Personally, I have also vetoed some projects because I believe that it is necessary for artists to be prepared and to know what they are talking about. In complex areas like homelessness, you can’t do social experimentation just because you’re dealing with fragile subjects. All people are fragile and we know that art can open emotional depths and in this case those involved measure themselves even more with their difficulties. Not only because they are more fragile than me or you, but because they are made even more insecure by their marginalization, by their specific social condition. 

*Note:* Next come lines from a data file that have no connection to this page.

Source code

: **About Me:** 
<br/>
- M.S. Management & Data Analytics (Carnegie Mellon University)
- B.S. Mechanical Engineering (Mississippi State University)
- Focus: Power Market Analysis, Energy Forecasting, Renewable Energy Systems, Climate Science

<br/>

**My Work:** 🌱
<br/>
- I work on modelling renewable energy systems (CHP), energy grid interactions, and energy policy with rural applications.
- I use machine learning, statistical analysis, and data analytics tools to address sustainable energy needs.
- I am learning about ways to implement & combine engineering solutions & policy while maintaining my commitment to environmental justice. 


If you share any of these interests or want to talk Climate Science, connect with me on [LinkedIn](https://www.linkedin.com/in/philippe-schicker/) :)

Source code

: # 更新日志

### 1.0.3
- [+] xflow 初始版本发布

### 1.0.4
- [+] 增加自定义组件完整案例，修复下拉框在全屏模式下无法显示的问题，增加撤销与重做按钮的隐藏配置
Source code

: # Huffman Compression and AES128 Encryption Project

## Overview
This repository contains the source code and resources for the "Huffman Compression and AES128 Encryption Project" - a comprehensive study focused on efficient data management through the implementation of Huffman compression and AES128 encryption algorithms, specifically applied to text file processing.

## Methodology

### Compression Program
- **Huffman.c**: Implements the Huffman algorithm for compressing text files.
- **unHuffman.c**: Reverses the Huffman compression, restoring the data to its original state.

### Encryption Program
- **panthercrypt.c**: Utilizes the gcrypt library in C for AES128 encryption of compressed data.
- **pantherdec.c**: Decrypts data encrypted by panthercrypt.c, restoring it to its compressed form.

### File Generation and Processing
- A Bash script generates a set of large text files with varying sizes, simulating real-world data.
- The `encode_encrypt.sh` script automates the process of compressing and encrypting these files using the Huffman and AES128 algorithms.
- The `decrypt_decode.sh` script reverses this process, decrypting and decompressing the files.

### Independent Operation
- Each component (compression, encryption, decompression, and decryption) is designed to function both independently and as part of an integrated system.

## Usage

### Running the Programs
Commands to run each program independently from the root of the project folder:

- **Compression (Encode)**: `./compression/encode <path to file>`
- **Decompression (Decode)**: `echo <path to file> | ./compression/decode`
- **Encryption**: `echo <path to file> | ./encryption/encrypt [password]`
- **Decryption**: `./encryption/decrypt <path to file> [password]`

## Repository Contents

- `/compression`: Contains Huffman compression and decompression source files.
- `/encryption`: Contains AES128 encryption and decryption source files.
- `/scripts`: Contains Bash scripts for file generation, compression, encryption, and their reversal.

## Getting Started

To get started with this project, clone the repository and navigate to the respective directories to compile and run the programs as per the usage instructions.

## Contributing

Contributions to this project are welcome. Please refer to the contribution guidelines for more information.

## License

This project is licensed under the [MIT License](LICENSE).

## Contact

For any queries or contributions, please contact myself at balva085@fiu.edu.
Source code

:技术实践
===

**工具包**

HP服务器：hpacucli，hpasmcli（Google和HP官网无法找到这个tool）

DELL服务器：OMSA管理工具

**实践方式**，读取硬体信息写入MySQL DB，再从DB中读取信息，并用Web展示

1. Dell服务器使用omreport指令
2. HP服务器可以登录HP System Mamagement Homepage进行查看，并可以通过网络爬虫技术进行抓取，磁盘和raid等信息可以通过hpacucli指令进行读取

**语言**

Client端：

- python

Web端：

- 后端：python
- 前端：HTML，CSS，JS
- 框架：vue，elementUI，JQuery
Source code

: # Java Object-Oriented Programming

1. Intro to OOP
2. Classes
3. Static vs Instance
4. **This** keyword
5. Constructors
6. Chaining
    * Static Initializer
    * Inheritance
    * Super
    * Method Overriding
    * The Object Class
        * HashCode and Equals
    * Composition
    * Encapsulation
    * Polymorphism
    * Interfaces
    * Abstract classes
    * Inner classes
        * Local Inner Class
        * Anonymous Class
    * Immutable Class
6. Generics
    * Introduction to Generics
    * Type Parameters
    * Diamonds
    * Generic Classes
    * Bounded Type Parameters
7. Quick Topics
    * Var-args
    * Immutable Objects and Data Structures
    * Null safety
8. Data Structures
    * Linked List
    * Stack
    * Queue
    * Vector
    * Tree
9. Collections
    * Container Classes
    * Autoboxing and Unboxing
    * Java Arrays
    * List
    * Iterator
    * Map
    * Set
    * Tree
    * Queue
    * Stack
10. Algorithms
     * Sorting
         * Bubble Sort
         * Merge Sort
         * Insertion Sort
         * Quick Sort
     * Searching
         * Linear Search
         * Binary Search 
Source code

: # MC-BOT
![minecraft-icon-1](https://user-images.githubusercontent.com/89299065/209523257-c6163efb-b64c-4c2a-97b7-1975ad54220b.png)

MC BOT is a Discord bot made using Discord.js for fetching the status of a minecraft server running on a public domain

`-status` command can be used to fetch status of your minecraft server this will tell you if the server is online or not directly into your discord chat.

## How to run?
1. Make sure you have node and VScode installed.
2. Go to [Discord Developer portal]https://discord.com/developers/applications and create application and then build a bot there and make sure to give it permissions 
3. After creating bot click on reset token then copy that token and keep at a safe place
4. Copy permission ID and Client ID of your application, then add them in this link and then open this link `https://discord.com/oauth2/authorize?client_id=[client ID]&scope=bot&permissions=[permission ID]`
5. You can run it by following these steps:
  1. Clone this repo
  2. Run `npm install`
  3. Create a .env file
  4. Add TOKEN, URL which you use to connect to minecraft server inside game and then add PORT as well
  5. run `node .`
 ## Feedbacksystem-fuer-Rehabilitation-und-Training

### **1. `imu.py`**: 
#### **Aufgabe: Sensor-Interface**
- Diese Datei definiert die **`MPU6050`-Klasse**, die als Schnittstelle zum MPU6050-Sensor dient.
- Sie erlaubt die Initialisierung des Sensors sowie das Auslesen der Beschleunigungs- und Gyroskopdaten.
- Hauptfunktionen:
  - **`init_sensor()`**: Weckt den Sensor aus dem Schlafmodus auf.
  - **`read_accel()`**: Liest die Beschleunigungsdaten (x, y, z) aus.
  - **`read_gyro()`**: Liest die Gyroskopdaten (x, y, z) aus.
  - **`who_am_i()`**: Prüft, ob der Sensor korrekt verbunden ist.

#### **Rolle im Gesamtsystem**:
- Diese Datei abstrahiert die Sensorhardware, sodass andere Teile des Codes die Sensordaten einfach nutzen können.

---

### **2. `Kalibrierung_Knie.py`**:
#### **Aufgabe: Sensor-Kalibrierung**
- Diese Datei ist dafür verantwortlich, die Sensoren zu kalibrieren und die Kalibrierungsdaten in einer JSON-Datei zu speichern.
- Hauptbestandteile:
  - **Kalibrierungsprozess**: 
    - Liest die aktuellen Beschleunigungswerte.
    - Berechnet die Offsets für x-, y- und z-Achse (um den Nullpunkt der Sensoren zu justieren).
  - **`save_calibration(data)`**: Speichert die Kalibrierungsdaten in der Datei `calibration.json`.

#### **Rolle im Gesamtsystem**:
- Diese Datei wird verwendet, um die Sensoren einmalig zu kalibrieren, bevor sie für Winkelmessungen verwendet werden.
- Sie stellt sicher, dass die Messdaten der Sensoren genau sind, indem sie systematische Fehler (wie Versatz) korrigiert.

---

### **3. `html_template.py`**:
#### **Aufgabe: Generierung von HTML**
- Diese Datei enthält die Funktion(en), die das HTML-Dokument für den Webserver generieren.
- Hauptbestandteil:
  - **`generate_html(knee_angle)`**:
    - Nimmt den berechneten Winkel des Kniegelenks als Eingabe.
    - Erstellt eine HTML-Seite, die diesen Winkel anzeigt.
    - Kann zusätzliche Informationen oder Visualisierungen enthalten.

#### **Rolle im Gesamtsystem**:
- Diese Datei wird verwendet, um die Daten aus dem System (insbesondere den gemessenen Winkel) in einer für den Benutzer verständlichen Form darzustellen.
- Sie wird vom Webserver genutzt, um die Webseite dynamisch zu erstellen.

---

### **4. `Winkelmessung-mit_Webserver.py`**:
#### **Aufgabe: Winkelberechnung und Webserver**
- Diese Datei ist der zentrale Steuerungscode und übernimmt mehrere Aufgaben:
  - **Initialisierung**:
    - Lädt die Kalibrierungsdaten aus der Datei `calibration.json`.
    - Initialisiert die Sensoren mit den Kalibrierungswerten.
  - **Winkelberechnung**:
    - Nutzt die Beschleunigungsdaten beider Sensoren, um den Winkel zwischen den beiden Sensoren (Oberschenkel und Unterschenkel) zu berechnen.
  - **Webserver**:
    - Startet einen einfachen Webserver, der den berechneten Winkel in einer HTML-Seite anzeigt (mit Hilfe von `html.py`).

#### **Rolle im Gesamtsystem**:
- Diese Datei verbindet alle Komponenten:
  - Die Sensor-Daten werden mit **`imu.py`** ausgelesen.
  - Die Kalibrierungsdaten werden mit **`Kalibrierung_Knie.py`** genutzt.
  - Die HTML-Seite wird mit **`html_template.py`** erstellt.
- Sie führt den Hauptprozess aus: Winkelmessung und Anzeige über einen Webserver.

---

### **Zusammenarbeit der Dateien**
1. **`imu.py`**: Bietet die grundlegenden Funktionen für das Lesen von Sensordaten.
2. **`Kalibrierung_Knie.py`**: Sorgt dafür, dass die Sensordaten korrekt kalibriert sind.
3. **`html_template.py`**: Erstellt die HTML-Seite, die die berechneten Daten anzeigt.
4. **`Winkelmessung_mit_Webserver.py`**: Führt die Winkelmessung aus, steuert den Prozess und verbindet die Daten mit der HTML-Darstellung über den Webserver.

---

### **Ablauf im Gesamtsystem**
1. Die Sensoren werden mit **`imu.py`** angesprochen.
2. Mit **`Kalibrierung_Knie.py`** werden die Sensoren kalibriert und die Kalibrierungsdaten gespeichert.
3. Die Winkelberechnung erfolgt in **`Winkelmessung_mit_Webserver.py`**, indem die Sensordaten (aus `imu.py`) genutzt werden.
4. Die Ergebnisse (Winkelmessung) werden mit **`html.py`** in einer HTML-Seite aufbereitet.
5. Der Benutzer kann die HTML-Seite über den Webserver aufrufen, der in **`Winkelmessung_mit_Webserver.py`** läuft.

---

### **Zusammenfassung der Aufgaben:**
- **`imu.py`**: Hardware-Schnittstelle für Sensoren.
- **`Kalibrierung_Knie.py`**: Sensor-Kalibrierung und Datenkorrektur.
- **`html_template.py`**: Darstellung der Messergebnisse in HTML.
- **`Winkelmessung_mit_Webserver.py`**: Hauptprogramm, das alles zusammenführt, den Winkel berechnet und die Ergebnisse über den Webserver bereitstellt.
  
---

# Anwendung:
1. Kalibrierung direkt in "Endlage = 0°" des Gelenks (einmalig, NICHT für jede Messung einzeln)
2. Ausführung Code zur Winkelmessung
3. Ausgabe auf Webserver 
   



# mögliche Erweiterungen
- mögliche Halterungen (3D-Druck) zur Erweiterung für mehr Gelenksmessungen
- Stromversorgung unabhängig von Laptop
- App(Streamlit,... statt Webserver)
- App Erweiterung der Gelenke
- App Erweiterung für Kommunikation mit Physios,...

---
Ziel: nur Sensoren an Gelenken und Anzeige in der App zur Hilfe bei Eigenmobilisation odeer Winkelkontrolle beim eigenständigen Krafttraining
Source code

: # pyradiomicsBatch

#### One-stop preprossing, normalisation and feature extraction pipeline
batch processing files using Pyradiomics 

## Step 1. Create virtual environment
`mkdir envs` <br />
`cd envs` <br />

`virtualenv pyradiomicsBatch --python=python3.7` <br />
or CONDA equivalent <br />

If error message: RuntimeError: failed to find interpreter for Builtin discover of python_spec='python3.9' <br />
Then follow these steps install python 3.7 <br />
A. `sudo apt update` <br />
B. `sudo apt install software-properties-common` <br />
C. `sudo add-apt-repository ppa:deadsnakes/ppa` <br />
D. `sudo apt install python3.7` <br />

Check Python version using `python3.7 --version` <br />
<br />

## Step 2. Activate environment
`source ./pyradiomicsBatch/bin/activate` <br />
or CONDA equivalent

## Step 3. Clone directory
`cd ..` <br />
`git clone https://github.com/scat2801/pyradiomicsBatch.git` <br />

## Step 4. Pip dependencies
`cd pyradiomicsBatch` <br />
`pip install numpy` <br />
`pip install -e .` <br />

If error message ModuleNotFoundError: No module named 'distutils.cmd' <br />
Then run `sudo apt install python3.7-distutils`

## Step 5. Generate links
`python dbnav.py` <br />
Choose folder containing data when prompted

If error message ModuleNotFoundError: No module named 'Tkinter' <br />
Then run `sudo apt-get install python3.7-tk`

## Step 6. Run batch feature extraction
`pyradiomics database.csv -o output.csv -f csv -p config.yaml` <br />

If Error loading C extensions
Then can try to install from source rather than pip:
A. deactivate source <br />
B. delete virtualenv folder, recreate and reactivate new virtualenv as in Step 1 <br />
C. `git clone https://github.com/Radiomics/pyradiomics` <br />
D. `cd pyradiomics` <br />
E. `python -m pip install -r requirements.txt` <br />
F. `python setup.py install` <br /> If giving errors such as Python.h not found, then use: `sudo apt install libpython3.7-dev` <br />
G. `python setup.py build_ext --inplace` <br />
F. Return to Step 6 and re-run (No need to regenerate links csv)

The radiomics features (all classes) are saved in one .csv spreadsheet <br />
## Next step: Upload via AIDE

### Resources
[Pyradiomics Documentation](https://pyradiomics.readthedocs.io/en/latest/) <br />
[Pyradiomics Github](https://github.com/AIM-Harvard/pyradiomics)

When taking part in a cultural project, the person living on the streets must be able to undergo a process of individual acceptance, whether it is an art, writing or other kind of project. And it is only the people who have started a path of assistance, people who are already a little more protected, who can offer more, to try to experiment, to get involved by putting themselves out there by using the appropriate tools to tell their stories. If we, who live in more stable environments, started an inclusive art path, we would choose ourselves to participate and to put ourselves in a narrative and imaginative context, sometimes not easy to face.

 

June 2020 – Interview by Lisa Parola

Cristina Avonto è presidente della fio.PSD (Federazione Italiana Organismi per le Persone Senza Dimora), associazione nazionale che raggruppa enti pubblici e del privato sociale che si occupano di offrire servizi alle persone senza dimora. Gli ambiti nei quali la fio.PSD è impegnata si possono ricondurre a tre aree: la comprensione del fenomeno della grave emarginazione adulta; lo studio e la promozione di strategie e metodologie di intervento per contrastare la grave emarginazione adulta e la sensibilizzazione e la promozione dei diritti delle persone adulte gravemente emarginate. Nel 2014 la Federazione dà vita al network Housing First Italia con l’obiettivo di diffondere una nuova cultura per un abitare sociale, sostenibile e inclusivo rivolto a superare il problema dell’homelessness attraverso soluzioni innovative e sperimentali che utilizzano i principi dell’Housing First. Nel 2016 lancia #HomelessZero, una campagna di sensibilizzazione patrocinata dal Ministero del Lavoro e delle Politiche Sociali per la realizzazione di misure e interventi contenuti nelle Linee di Indirizzo per il Contrasto alla Grave Emarginazione Adulta in Italia.

English

Cristina Avonto is President of fio.PSD (Federazione Italiana Organismi per le Persone Senza Dimora, Italian Federation of Organisations for the Homeless), a national association that brings together public and private social bodies that provide services to homeless people. The areas in which the fio.PSD is committed can be traced back to three areas: understanding the phenomenon of severe adult marginalisation, studying and promoting strategies and intervention methodologies to combat severe adult marginalisation, and raising awareness and promoting the rights of severely marginalised adults. In 2014, the Federation created the Housing First Italia network with the aim of spreading a new culture for a sustainable, inclusive and social living aimed at overcoming the homelessness problem through innovative and experimental solutions that are based on the principles of Housing First. In 2016, the Federation launched #HomelessZero, an awareness raising campaign sponsored by the Ministry of Labour and Social Policies for the implementation of measures and interventions contained in the publication “Linee di Indirizzo per il Contrasto alla Grave Emarginazione Adulta in Italia” (Guidelines for Combating Severe Adult Marginalisation in Italy).